__Your instructions__
Count every line in the entries that holds the word "lines". The reply is that count alone.

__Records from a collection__

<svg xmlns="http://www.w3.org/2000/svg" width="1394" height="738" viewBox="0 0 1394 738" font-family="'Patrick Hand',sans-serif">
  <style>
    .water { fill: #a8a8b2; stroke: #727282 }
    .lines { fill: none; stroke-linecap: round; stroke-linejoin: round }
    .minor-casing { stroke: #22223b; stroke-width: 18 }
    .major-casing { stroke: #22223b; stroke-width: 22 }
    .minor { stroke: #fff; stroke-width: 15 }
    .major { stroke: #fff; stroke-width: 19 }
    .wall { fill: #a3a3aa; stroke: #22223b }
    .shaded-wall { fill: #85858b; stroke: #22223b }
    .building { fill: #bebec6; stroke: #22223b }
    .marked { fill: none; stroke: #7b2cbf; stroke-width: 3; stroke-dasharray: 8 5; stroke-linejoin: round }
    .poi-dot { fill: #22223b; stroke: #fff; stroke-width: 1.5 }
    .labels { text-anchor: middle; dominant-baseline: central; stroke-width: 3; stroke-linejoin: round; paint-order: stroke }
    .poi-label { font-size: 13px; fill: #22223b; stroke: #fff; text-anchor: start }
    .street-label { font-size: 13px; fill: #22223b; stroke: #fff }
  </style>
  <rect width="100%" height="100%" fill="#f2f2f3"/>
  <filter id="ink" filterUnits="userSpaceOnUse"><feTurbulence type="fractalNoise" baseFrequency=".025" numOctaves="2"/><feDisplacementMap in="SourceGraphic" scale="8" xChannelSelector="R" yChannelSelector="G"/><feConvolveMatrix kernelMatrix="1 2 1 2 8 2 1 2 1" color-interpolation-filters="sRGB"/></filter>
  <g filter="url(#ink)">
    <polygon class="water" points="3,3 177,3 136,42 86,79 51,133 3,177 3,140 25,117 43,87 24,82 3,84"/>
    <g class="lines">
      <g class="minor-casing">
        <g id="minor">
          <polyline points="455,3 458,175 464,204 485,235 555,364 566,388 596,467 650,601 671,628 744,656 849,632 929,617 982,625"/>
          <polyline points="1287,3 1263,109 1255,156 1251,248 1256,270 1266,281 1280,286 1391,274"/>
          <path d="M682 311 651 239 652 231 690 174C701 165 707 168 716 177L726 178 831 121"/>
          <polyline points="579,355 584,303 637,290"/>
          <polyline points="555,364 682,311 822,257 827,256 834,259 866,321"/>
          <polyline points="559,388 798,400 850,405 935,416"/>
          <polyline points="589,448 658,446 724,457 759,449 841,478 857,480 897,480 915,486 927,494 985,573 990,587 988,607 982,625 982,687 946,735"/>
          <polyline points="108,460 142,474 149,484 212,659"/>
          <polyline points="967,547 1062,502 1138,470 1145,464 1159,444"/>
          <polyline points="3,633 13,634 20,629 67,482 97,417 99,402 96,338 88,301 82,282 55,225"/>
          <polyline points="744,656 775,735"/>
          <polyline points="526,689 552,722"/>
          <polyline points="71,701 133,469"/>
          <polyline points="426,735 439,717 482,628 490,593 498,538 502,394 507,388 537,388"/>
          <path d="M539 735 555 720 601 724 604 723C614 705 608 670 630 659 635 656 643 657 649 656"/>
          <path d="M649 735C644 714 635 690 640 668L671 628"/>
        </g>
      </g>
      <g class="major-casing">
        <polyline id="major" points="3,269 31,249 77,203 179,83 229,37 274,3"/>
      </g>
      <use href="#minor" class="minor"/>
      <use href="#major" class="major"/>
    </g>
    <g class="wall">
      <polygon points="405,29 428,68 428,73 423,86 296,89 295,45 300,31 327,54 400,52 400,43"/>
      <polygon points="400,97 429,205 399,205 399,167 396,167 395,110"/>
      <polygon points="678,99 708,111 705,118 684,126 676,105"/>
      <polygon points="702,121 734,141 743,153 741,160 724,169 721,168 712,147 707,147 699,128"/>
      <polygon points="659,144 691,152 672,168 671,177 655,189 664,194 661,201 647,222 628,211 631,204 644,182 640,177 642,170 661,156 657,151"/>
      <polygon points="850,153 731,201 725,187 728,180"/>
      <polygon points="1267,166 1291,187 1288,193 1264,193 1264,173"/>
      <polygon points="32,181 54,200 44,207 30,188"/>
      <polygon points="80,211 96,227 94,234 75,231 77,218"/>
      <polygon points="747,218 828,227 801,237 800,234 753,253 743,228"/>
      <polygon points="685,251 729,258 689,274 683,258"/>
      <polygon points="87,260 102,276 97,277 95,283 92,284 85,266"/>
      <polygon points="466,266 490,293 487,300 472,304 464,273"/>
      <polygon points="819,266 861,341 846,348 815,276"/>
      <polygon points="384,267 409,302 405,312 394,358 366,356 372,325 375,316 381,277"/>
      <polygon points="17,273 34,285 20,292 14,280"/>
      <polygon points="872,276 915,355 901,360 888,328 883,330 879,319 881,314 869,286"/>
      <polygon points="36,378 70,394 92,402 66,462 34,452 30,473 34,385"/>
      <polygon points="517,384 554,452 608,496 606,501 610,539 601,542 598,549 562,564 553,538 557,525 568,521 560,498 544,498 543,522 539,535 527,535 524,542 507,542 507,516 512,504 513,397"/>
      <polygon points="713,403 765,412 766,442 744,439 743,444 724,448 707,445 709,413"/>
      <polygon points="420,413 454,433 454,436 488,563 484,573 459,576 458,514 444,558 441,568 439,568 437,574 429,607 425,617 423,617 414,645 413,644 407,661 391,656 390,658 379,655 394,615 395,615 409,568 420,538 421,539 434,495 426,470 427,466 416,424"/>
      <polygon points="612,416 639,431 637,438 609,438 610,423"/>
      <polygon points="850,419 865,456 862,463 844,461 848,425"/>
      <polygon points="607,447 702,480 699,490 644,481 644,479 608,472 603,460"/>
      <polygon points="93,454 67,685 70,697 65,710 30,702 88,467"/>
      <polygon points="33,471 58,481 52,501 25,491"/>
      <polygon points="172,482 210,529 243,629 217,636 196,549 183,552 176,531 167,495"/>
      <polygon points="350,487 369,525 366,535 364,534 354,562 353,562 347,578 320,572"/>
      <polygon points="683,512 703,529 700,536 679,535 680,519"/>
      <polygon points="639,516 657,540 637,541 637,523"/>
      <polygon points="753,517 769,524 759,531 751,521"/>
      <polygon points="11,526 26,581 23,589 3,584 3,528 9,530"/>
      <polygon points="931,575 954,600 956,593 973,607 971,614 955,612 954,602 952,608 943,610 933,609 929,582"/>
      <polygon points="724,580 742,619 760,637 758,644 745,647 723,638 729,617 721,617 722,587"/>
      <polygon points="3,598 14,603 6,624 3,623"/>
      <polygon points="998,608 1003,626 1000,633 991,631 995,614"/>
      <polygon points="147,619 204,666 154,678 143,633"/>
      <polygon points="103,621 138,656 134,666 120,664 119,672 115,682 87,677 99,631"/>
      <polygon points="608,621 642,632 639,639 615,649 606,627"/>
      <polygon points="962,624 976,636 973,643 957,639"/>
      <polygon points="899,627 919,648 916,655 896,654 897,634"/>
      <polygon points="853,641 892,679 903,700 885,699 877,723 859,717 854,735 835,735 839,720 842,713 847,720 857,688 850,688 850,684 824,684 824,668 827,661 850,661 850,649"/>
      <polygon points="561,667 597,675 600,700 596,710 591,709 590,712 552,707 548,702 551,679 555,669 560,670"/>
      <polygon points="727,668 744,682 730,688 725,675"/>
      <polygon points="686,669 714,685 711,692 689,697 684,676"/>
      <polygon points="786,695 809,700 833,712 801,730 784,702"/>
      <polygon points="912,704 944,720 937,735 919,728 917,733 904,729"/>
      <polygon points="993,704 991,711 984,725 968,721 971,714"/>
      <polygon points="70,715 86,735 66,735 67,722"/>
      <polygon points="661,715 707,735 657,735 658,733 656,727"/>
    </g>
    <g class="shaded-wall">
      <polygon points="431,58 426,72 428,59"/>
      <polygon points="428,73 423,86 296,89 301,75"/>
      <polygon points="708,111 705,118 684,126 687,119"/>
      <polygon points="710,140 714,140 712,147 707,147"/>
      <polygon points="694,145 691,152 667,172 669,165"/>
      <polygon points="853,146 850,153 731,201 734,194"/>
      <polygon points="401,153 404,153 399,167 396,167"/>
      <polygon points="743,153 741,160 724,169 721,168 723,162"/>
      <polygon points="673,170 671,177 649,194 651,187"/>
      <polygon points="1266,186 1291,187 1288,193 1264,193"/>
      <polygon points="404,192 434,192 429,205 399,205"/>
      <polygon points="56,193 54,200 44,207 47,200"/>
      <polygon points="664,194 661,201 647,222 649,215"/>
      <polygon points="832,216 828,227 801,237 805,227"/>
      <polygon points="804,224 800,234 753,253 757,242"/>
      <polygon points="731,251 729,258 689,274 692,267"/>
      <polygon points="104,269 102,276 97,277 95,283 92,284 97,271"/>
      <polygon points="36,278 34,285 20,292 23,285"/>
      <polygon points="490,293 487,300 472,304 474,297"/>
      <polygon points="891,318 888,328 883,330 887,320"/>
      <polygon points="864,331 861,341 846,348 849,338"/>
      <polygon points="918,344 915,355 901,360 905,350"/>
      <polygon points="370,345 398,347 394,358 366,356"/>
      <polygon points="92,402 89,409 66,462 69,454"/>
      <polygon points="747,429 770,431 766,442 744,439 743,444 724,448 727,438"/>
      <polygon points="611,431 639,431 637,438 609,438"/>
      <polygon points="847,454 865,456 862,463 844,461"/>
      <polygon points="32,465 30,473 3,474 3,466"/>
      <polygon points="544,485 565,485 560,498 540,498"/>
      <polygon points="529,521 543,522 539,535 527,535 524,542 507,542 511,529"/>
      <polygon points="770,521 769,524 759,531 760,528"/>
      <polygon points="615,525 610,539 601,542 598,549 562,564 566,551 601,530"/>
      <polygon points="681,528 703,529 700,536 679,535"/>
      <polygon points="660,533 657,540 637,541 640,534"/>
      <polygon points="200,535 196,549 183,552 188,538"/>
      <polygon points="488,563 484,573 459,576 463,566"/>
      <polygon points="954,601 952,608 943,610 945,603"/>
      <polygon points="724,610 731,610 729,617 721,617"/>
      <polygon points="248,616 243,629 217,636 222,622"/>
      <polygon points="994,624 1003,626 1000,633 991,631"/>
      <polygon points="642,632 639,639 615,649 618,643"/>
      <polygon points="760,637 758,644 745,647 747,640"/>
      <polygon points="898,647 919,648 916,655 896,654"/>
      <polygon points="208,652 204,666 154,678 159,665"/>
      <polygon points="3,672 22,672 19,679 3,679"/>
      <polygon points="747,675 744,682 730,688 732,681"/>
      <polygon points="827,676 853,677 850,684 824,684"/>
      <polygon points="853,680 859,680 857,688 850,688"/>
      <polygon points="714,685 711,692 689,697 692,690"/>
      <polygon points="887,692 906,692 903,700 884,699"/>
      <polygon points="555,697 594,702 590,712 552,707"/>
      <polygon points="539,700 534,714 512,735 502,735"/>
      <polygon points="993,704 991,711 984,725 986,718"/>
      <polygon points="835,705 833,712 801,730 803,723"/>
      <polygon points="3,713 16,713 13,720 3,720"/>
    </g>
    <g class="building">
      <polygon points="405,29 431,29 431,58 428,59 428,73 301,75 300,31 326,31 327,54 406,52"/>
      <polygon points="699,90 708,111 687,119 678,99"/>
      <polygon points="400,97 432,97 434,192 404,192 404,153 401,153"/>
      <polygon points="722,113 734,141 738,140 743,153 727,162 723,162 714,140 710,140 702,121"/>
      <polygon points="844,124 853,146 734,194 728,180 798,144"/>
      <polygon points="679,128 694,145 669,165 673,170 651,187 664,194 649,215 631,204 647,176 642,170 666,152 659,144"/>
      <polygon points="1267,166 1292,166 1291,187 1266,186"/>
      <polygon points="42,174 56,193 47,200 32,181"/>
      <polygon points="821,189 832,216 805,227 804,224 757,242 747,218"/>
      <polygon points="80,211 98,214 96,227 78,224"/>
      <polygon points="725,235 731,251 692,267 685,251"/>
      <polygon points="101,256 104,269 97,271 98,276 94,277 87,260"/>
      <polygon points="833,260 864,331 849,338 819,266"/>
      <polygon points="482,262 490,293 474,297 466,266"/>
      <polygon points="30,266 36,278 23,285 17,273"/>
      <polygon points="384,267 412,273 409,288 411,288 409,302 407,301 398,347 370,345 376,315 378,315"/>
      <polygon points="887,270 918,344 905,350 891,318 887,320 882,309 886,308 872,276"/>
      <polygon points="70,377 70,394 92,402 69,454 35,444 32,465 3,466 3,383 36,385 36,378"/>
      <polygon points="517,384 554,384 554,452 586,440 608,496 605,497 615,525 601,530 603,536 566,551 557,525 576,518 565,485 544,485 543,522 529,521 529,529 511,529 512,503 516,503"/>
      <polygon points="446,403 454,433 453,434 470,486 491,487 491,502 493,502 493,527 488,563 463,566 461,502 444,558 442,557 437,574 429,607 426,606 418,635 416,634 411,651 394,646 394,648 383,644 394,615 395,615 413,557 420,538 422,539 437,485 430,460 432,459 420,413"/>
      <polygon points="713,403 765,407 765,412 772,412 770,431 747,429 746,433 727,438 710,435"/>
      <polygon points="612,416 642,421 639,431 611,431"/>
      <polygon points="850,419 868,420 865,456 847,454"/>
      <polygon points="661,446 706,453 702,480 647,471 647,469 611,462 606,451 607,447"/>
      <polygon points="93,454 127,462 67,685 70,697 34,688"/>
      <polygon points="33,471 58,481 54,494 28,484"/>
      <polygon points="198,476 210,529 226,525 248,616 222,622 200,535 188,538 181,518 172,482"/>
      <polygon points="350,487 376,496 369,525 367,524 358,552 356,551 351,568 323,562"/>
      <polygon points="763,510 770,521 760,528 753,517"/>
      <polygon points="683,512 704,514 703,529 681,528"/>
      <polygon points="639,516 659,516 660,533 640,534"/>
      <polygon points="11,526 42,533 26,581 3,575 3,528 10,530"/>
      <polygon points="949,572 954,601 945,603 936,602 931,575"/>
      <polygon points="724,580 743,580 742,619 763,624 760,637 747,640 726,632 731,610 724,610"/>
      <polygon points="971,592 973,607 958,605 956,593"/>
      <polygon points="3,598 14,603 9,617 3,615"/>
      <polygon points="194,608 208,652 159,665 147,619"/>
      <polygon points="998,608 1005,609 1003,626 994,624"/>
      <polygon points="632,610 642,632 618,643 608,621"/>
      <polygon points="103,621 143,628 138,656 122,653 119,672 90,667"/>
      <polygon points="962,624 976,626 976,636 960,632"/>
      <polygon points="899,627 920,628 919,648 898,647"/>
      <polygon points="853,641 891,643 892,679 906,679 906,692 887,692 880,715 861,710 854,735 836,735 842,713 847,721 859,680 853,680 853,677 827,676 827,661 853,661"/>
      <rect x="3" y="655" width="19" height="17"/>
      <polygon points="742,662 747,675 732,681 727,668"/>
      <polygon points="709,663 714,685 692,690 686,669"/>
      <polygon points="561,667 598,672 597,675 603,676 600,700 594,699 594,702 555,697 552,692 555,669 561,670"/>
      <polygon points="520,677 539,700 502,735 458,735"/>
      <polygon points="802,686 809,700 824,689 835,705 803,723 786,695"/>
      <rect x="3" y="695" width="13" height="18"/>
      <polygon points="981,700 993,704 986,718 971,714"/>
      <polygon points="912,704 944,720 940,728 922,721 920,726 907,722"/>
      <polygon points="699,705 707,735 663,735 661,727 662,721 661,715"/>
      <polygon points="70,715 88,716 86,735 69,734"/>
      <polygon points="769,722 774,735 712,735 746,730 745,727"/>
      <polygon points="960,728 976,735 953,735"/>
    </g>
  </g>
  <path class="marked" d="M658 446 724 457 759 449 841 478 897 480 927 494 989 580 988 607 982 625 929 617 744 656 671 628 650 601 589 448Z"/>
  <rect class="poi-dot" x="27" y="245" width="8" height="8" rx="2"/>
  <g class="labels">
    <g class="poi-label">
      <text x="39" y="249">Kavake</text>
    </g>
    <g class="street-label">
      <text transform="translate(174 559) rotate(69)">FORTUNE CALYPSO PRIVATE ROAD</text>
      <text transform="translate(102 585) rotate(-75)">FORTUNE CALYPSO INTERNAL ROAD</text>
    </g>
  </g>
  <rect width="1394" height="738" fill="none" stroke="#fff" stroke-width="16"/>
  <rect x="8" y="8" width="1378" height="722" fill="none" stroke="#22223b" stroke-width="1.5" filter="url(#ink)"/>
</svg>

__Answer to this task__
2